The impact of Marcellus Shale drilling on air quality is shaping up to be a major issue this year.

Pennsylvania state Rep. Greg Vitali, a Democrat from southeastern Pennsylvania, introduced legislation last Wednesday to beef up air quality regulations. House Bill 2113, co-sponsored by 33 lawmakers from both parties, would require the Pennsylvania Department of Environmental Protection (DEP) to collect and publish information about air emissions from Marcellus drilling, require permits for wellhead area emissions and increase permit fees to fund state air pollution control efforts.

“Publication of this information will help the public better understand the air pollution issues associated with Marcellus drilling,” Vitali said, adding that current regulations, crafted for shallow gas drilling, did not anticipate the emissions associated with staged, unconventional drilling.

The DEP is in the process of cataloging air emissions information from all sources — industrial, commercial and natural — as part of a U.S. Environmental Protection Agency (EPA) inventory compiled every three years. The DEP said it sent requests for information to 99 companies involved in developing, producing, piping and processing natural gas, but the Philadelphia-based Clean Air Council said many major operators — including NiSource Inc., MarkWest Energy Partners LP, PDC Energy, UGI Energy Services Inc., Central New York Oil and Gas Co. LLC and Pioneer Drilling Co. — weren’t sent a request for information, and therefore aren’t required to provide it.

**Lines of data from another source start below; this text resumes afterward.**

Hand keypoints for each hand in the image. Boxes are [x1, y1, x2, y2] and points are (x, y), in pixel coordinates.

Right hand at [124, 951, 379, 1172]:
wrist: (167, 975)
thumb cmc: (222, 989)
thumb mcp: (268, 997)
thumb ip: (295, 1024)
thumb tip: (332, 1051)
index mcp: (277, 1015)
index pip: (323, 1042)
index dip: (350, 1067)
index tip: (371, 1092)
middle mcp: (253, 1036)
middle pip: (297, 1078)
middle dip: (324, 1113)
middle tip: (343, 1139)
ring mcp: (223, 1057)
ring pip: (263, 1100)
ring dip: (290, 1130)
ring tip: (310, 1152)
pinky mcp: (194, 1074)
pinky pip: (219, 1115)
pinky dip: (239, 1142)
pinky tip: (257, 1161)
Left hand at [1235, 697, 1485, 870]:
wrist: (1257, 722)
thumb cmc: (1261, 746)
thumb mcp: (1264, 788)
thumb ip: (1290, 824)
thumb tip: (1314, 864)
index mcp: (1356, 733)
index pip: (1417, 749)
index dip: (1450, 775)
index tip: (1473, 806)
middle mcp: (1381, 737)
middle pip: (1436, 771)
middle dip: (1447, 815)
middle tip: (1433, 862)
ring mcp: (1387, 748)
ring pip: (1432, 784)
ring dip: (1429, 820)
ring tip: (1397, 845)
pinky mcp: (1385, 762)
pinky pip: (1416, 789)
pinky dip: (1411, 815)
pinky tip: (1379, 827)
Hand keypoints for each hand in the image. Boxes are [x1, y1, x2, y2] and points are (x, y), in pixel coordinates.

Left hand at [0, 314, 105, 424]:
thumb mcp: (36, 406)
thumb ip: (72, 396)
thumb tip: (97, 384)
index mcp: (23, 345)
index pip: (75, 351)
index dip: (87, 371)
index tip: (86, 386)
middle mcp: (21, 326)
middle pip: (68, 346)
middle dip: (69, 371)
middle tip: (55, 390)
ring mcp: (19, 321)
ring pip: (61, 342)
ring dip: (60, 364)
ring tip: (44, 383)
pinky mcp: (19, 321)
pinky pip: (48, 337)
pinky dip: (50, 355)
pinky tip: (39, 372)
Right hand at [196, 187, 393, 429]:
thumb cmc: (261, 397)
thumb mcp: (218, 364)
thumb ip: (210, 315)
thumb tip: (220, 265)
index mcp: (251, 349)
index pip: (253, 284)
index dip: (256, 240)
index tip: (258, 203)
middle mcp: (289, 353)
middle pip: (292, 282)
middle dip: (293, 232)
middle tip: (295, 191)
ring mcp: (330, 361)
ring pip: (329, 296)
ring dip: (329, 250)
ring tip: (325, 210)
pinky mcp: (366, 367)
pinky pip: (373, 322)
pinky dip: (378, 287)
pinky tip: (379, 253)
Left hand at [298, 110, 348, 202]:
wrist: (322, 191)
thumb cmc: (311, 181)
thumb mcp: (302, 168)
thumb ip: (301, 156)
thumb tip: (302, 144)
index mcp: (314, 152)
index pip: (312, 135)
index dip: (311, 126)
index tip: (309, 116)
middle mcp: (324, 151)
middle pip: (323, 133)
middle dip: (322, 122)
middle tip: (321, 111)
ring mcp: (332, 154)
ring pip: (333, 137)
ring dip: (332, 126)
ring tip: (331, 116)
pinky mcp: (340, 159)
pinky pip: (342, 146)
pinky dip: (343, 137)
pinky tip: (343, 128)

“There is now a relatively short timeline to complete air quality emission reports for the 2011 operating year,” Executive Director Joseph Minott wrote to DEP Secretary Michael Krancer in late December. He added that Pennsylvania wouldn’t be able to meet the Dec. 31, 2012 deadline for submitting information to the EPA if its current round of data collection was incomplete.

The DEP said it is reviewing the letter and did not yet have a response. But the DEP did ask the EPA to dismiss a petition the Clear Air Council made last November. That petition said Pennsylvania needed to be sanctioned for not implementing its required plan for complying with the Clean Air Act, claiming the DEP wasn’t providing adequate notice before allowing construction projects.

In a letter to EPA Administrator Lisa Jackson, Krancer said the DEP is in full compliance with its most recent plan, approved in 2008, and is still waiting for EPA approval of its subsequent plan, submitted in 2009. “To date, EPA has not responded and was recently sued by several environmental groups for lack of action of Pennsylvania’s and other state’s plans,” Krancer wrote. “As EPA should be painfully aware, EPA has been sued over this situation and shoulders the blame for what Clean Air Council is complaining about.”

Additionally, the DEP is getting push back from the EPA about a proposed policy change that would likely make it more difficult to group interconnected facilities together for the purpose of measuring emissions. But the DEP has been touting three regional reports over the past year that found no public health risk from emissions near natural gas operations and plans to conduct a long-term monitoring effort this year.